Friday, July 16, 2021
Chocolate Chip Treasure Cookies
Summer is here, and one thing that usually indicates summer is the fact that I have a partial can of sweetened condensed milk to use up. I use what I need and then diligently put it in a container and refrigerate it. Nearly every time, I end up not using it. It’s hard to find recipes that use a partial can! This time, I was determined to find a recipe and use the leftovers. Most searches showed me how to make sweetened condensed milk, but I did find some Australian recipe that used a lesser amount. In the end, I picked this recipe from the makers of sweetened condensed milk, and made a half recipe.
This recipe is fairly close to chocolate chip cookies, which is why it won in the end. I often hear complaints that I don’t make chocolate chip cookies nearly enough, which is fair I suppose. These cookies are different, as it uses the sweetened condensed milk instead of adding additional sugar, but they are sweet enough!

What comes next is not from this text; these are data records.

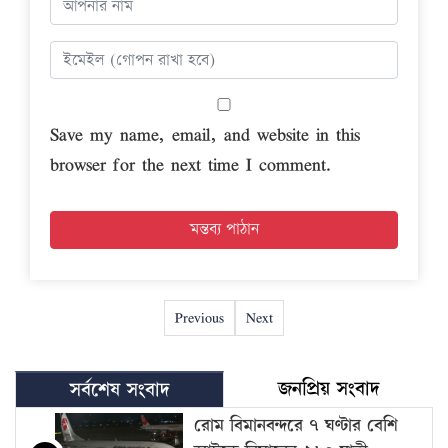
Save my name, email, and website in this
browser for the next time I comment.
Previous
Next
জনপ্রিয় সংবাদ
সর্বশেষ সংবাদ
রোম বিমানবন্দরে ৭ ঘণ্টার বেশি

The graham cracker crumbs make these similar to a cookie version of 7 Layer Bars. I also used pecans rather than walnuts, as I prefer pecans and I have them on hand.
These cookies, half a batch, makes about 20 cookies. I was worried that they would spread a lot, but they really did not. Whatever shape they are when they go in the oven, is about the shape that they will end up when baked. I ended up flattening the cookies slightly, but they may not be the flat cookie shape that you know. These cookies, because of the sweetened condensed milk, are soft, so they aren’t crunchy like some chocolate chip cookies. I think the combination of chocolate chips, coconut, and pecans are great in this cookie, and the graham cracker crumbs provide a good balance with the sweetness of the sweetened condensed milk.
Chocolate Chip Treasure Cookies
Half of a 14 ounce can sweetened condensed milk
1/4 cup butter, room temperature
3/4 cup graham cracker crumbs
1/4 cup flour
1 teaspoon baking powder
2/3 cup flaked coconut
1 cups chocolate chips
1/2 cup chopped pecans
Heat the oven to 375 degrees. Line two baking sheets with silicone baking mats.
In a large mixer bowl, combine the sweetened condensed milk and butter. Beat on medium until smooth. Add the graham cracker crumbs, flour, and baking powder and mix on low, until the mixture almost comes together. Add the coconut, chocolate chips, and pecans and stir to combine.
Scoop onto the prepared baking sheets, using a 1-tablespoon scoop. Flatten the cookies slightly with the palm of your hand.
Bake for 9-11 minutes, until the cookies are lightly browned and set.